Il est vrai que la famille Touc avait longtemps été prééminente ; car la fonction de Thain leur était échue (des Vieilbouc) quelques siècles auparavant, et depuis, le Touc en chef avait toujours porté ce titre. Le Thain était à la tête des Comices du Comté, et capitaine du Rassemblement du Comté et de la Hobbiterie-en-armes ; mais comme le rassemblement et les comices n’étaient tenus qu’en situation d’urgence, ce qui n’arrivait plus jamais, la Thaineté avait cessé d’être autre chose qu’une simple dignité nominale. La famille Touc avait encore droit, cependant, à un respect tout particulier, car elle demeurait à la fois nombreuse et extrêmement riche, et susceptible de produire, génération après génération, des caractères forts aux habitudes singulières et même un tempérament aventureux. Ces qualités, bien qu’encore tolérées (chez les riches), n’étaient guère approuvées du plus grand nombre. Quant au chef de famille, on continuait à l’appeler « le Touc » comme c’était la coutume, tout en ajoutant à son nom un nombre si nécessaire, comme pour Isengrim II, par exemple.
Le seul véritable dignitaire en ce temps-là dans le Comté était le maire de Grande-Creusée (ou du Comté proprement dit), élu tous les sept ans à la Foire Libre qui se tenait sur les Côtes Blanches au temps du Lithe, c’est-à-dire à la Mi-Été. En tant que maire, sa seule responsabilité (ou presque) était de présider les banquets donnés lors des jours fériés, lesquels étaient plutôt fréquents dans le Comté. Mais les fonctions de Maître de Poste et de Premier Connétable se rattachaient au titre de maire, aussi lui revenait-il d’administrer le Service de Messagerie de même que la Garde. C’étaient là les seuls services du Comté, les Messagers étant les plus nombreux et de loin les plus occupés. Les Hobbits n’étaient pas tous des gens lettrés, au contraire, mais ceux qui l’étaient écrivaient continuellement à tous leurs amis (et à certains de leurs parents) qui vivaient à plus d’un après-midi de marche.

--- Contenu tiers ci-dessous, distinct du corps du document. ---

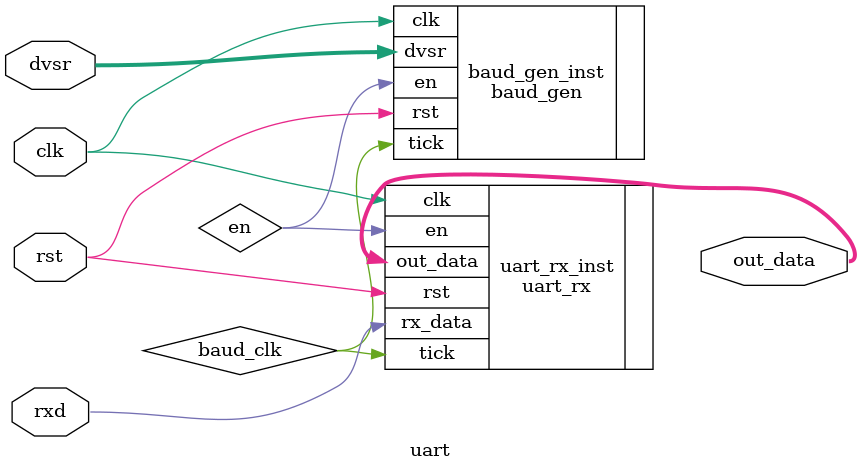
<source format=v>
/*
 * ----------------------------------------------------------------------------
 * "THE BEER-WARE LICENSE" (Revision 42):
 * Refik Yalcin wrote this file. As long as you retain this notice you
 * can do whatever you want with this stuff. If we meet some day, and you think
 * this stuff is worth it, you can buy me a coffe or ginger ale in return.
 * ----------------------------------------------------------------------------
 *
 * File Name: uart.v
 *
 * Project: UART Communication module 
 *
 * Module Name: UART Top module 
 *
 * Description: <Universal asyncronus send/receive communicaiton protocol module implemented using verilog for gate level synthesis 
 *
 * Functional Description:
 * This file contains the top module construction of the all uart protocol modules
 *
 *
 * Revision History:
 * Rev 1.0 - <Date>, <Your Name> - Initial release
 *
 * Additional Notes:
 * - Note 1: Baud controller created
 *
 */

module uart # 
( 
    parameter D_W = 8,
    parameter B_TICK = 16
) 
(
    input wire clk,
    input wire rst,

    // -- Input UART -- //
    input wire rxd,

    // -- input to baud_gen -- //
    input wire [7:0] dvsr,
    

    // -- uart rx -- //
    output wire [7:0] out_data
);

wire baud_clk;
wire en;

// Initialization of the baud rate generator 
baud_gen baud_gen_inst  (.clk(clk), 
                        .rst(rst),
                        .dvsr(dvsr),
                        .tick(baud_clk),
                        .en(en));

// UART RX module
uart_rx # (.D_W(D_W), .B_TICK(B_TICK))
        uart_rx_inst  ( .clk(clk),
                        .rst(rst),
                        .tick(baud_clk),
                        .out_data(out_data),
                        .rx_data(rxd),
                        .en(en) );

endmodule
</source>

« Connétables » était le nom que les Hobbits donnaient à leurs policiers, ou ce qui s’en approchait le plus. Ces agents ne portaient bien sûr aucun uniforme (une telle chose étant parfaitement inconnue), seulement une plume à leur casquette ; et en réalité, il s’agissait davantage de gardes ruraux que de policiers, plus préoccupés des bêtes égarées que des gens. Il n’y en avait que douze dans tout le Comté, trois par quartier, pour s’occuper de l’Intérieur. Un corps nettement plus important, de taille variable, servait à « battre les frontières » afin de s’assurer que les Gens de l’Extérieur, quels qu’ils soient, grands ou petits, ne venaient embêter personne.
Au moment où commence cette histoire, les Garde-frontières, comme on les appelait, étaient beaucoup plus nombreux que d’ordinaire. Bien des rumeurs et des plaintes faisaient état de personnes et de créatures étranges qui rôdaient le long des frontières ou qui les traversaient : un premier signe que les choses n’étaient pas telles qu’elles auraient dû être – et l’avaient toujours été, hormis dans les contes et les légendes d’il y a fort longtemps. Bien peu de gens en tinrent compte, et pas même Bilbo n’avait encore idée de ce que cela laissait présager. Soixante ans s’étaient écoulés depuis qu’il avait entrepris son remarquable voyage, et il était vieux même pour les Hobbits, qui vivaient facilement jusqu’à cent ans ; mais il lui restait encore une partie des richesses considérables qu’il avait rapportées, de toute évidence. Combien au juste, il ne le confia à personne, pas même à Frodo, son « neveu » préféré. Et il gardait encore secret l’anneau qu’il avait trouvé.